**SOURCE PASSAGE**.
--------

Any ideas how I could get rid of that stupid VGA-0 ? Somehow the nvidia driver assumes that there were a VGA-0 monitor and it were the primary display.

Is this an optimus system ie a Intel+NVIDIA GPUs

If so remove the NVIDIA driver and use Bumblebee

https://en.opensuse.org/SDB:NVIDIA_Bumblebee

follow instruction exactlt but first be sure you have removed any other NVIDIA driver completely

Try to set the primary display in nvidia-settings and then let it generate an xorg.conf. Then copy that to /etc/X11/ and it should have effect for the login screen.

Well, yes, it is such an Optimus trash notebook: the DPI port is connected to the nvidia card only. So installing Bumblebee makes usage of the dpi port impossible. But thank you anyway for the idea.

You know, I use that adapted boot.local. So having a xorg.conf including an nvidia-card probably will brake the intel driver, if used. I’ll have to search whether there is an alternative name, such as xorg-nvidia.conf or something like that. However, good idea, thank you.

What “adapted boot.local” are you using?
If you use the standard nvidia driver, you don’t use the intel chip anyway.
And just installing that driver breaks intel’s OpenGL support.

So an xorg.conf specifying the nvidia driver should work I think.
If it gives you problems, just remove the file again.

You can not use the Intel chip if you have the normal NVIDIA driver installed. NVIDIA messes with the mesa file and replaces it with one that is incompatible with any other driver/chip. The NVIDIA-bumblebee driver essential stops this and leaves the X stack alone. Or you could just use nouveau driver

Note the real problem is that NVIDIA does not support their own optimus tech on Linux so bumblebee is the work around.

I don’t see how you could use both chips without Bumblebee…But then optimus is a mess

Good luck

Wolfi, you yourself made valuable contributions to this boot.local: https://forums.opensuse.org/showthread.php/505630-Nvidia-installiert-auf-Optimus-Laptop-Intel-fehlt-jetzt-3D

But yes, we can! In the BIOS there is a switch: use either the integrated GPU, the discrete GPU or Optimus. If I switch to the integrated GPU, boot.local tells the kernel which driver to load. Usually I stick to the integrated GPU, but if I need the DisplayPort, I reboot, changing the BIOS to Nvidia at the restart.

--------

**INFORMATION SHOWN**.
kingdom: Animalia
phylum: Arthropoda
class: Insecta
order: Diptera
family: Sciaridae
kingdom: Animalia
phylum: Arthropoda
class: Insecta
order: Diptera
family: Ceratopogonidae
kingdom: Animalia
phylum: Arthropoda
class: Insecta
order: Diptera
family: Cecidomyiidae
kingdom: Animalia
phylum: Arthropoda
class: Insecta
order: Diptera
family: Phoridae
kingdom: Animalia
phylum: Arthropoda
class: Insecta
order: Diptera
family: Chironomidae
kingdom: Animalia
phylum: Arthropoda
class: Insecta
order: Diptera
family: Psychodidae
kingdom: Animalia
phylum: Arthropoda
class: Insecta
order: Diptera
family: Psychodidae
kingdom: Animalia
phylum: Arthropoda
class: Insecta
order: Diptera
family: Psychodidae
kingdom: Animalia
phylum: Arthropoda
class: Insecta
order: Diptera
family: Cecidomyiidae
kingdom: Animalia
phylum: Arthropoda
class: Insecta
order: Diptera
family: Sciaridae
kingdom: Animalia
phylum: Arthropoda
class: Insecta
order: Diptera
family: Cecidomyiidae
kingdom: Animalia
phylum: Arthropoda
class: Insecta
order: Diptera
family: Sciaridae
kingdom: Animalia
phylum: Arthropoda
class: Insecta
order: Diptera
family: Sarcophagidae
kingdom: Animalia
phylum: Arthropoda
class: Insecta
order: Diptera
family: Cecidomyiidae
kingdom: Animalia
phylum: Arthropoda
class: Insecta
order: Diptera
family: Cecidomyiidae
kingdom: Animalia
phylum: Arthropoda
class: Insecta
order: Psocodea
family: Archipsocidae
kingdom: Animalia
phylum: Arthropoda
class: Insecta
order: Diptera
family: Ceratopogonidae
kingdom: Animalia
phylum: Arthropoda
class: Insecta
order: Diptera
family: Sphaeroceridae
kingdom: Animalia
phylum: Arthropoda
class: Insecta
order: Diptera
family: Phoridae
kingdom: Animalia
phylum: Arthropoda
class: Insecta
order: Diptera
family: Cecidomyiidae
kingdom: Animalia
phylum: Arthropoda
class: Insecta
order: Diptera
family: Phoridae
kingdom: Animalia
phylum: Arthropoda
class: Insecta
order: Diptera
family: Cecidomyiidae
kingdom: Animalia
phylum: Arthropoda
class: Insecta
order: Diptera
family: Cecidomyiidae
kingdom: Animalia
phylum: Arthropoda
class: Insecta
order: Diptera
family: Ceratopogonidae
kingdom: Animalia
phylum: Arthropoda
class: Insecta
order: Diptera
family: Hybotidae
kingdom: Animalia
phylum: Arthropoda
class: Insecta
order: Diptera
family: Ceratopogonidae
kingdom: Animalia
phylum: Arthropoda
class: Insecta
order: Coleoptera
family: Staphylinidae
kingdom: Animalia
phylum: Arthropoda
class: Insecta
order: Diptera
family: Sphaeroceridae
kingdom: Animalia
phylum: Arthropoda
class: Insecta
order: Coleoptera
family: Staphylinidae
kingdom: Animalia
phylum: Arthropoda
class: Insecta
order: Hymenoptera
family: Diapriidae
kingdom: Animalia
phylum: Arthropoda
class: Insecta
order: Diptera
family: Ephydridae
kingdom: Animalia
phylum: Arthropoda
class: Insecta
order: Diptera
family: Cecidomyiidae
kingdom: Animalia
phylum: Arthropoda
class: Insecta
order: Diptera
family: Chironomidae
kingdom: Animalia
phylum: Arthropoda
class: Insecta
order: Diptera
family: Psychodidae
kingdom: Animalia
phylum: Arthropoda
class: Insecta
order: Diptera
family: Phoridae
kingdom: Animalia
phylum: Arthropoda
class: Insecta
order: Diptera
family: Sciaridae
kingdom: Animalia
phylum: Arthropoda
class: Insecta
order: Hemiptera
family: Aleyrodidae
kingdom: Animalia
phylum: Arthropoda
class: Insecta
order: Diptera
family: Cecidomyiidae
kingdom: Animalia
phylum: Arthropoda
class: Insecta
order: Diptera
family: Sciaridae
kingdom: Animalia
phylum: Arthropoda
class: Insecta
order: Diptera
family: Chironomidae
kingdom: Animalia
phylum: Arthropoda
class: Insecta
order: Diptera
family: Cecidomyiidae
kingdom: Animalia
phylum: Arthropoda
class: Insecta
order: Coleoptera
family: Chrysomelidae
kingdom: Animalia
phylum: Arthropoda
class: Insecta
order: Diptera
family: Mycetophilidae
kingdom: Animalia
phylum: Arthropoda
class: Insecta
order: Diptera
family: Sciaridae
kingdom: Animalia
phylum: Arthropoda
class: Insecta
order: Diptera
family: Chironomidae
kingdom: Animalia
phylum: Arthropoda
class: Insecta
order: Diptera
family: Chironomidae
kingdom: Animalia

--------

**YOUR OBJECTIVE**.
Repeat word for word the stretch of the VGA-0 forum thread above from "Is this an optimus" through "for the idea.".

**ANSWER AREA**.
Is this an optimus system ie a Intel+NVIDIA GPUs

If so remove the NVIDIA driver and use Bumblebee

https://en.opensuse.org/SDB:NVIDIA_Bumblebee

follow instruction exactlt but first be sure you have removed any other NVIDIA driver completely

Try to set the primary display in nvidia-settings and then let it generate an xorg.conf. Then copy that to /etc/X11/ and it should have effect for the login screen.

Well, yes, it is such an Optimus trash notebook: the DPI port is connected to the nvidia card only. So installing Bumblebee makes usage of the dpi port impossible. But thank you anyway for the idea.